After the cheese and crackers, the starters arrived and I began to regret not having gotten any. CSO got what the French call "escargots" (I don't know what the Portuguese call it), SUPPO got some raw oysters, and Airboss got some giganto-prawns. These prawns were seriously about 6-7 inches long. Fortunately, CSO was in a sharing mood and offered me a snail, which was as tasty as I remembered, all garlicky and snaily. Unfortunately, SUPPO offered me a raw oyster, and it was as slimy and yucky as I thought it would be. I didn't realize I needed to pour out whatever seawater was in the shell, so I got a bit of that along with the oyster meat when I slurped it down. Burrrrrrp!

(Keep in mind that the wine was flowing like red, rotten-fruity water this entire time...)

Our entrées finally arrived, and they were outstanding. I got a beef tournedo in brandy sauce, and it was served rare-to-medium-rare. It was literally soft enough to cut with my fork...think 5th Street Steakhouse in Chico, and the steak I got there. I wanted to savor it, so I took about 45 minutes just eating my steak.

Mimmo wasn't drinking much, and Alberto had stopped drinking, but SUPPO, CSO, and Airboss were like some kind of Department-Head-wine-sucking vacuum. We were at the restaurant for about four hours, and I think they had about five bottles finished off by the time we were ready to leave. Here's why I was a fool for not eating whatever I wanted: Mimmo paid for the entire meal, wine and all, so I could have had the snails or prawns or whatever...dang! Mimmo graciously called us a cab, and Mimmo/Alberto and we parted ways. I thought we were headed back to the ship, because it was already 2300, but these party animals wanted to keep exploring (read: barhopping).

The cab dropped us off a couple miles from the ship, not quite sure where, and we started walking. I basically played babysitter for three department heads for another couple hours. We stopped at a little café and they ordered four coffees, which in Europe means a tiny little cup that holds about an ounce of very strong coffee. I told them that I didn't want any, but they were so sloshed that they insisted that I have some. I took mine and just put it out of sight, confident that they were also so sloshed that they wouldn't notice my ninja-like maneuver.
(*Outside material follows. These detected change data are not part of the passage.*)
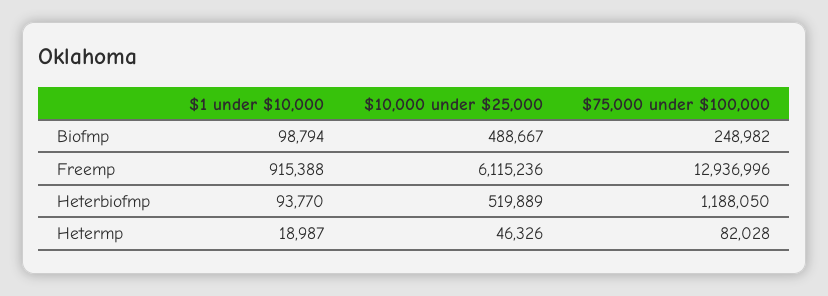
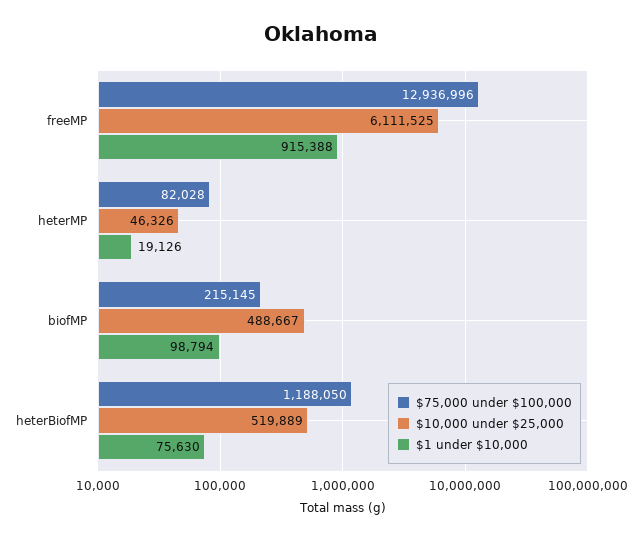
  {
    "$1 under $10,000": {
      "Biofmp": 98794,
      "Freemp": 915388,
-     "Heterbiofmp": 93770,
+     "Heterbiofmp": 75630,
-     "Hetermp": 18987
+     "Hetermp": 19126
    },
    "$10,000 under $25,000": {
      "Biofmp": 488667,
-     "Freemp": 6115236,
+     "Freemp": 6111525,
      "Heterbiofmp": 519889,
      "Hetermp": 46326
    },
    "$75,000 under $100,000": {
-     "Biofmp": 248982,
+     "Biofmp": 215145,
      "Freemp": 12936996,
      "Heterbiofmp": 1188050,
      "Hetermp": 82028
    }
  }

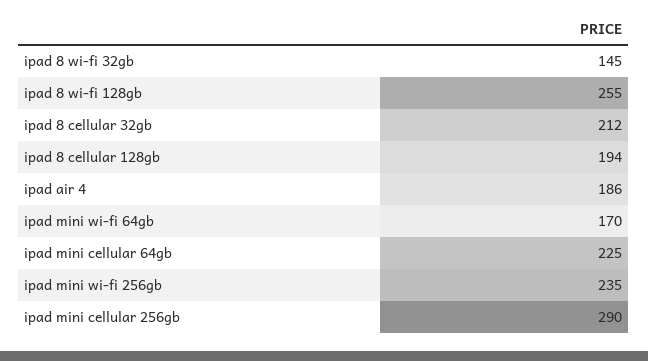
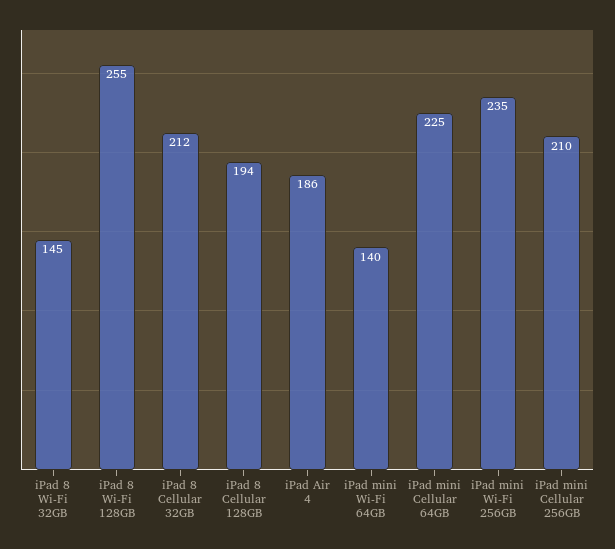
  {
    "ipad 8 wi-fi 32gb": 145,
    "ipad 8 wi-fi 128gb": 255,
    "ipad 8 cellular 32gb": 212,
    "ipad 8 cellular 128gb": 194,
    "ipad air 4": 186,
-   "ipad mini wi-fi 64gb": 170,
+   "ipad mini wi-fi 64gb": 140,
    "ipad mini cellular 64gb": 225,
    "ipad mini wi-fi 256gb": 235,
-   "ipad mini cellular 256gb": 290
+   "ipad mini cellular 256gb": 210
  }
We walked out of the café a couple minutes later and they were none the wiser.

Next, we saw this little hole-in-the-ground bar, and they decided to stop for some more drinks. We went in and sat down, and once again they bought a drink for me. They toasted to something or other, and I wasn't going for it, so they clinked their glasses against mine, which was still on the table. Another toast, and they did the same thing, and then they finally divvied up my wine amongst themselves. Another round of port wine, and they were even more drunk, and it was around this time that one of them went behind the bar to get some napkins, upsetting the bartender. She basically said, "Here's the line you can't cross (gesturing with her hand)...if you need napkins, go to the other end of the bar."

Babysitter Sean told them that it was time to go, because we were upsetting the bartender (and they would probably do even more to upset her if we stayed). We got out of there and took a taxi back to Las Docas, where they convinced themselves that they needed another beer or three, so we went to one of the bars on the Docas. It was the Irish pub where SLOPS's farewell party had been. We went in, and there was the most awesome band there, playing everything from classic rock to oldies, to newer songs. There wasn't much of a dance floor, but CHENG and SUPPO were grooving right by the band, while I just kind of stood and watched in awe of how good this guitarist was. Afterwards I told him how much I appreciated his playing, and how cool he was. I'm some sort of guitar geek, apparently, the cool equivalent to a band geek.

We stayed at this bar until about 0130 and then headed back to the ship, where I promptly fell into bed and slept until Duty Section turnover at 0630.

He's having a great time out there. I'm very envious of his seeing the world and having fun adventures. I guess I had my turn and now my adventures will be potty training and Cub Scouts.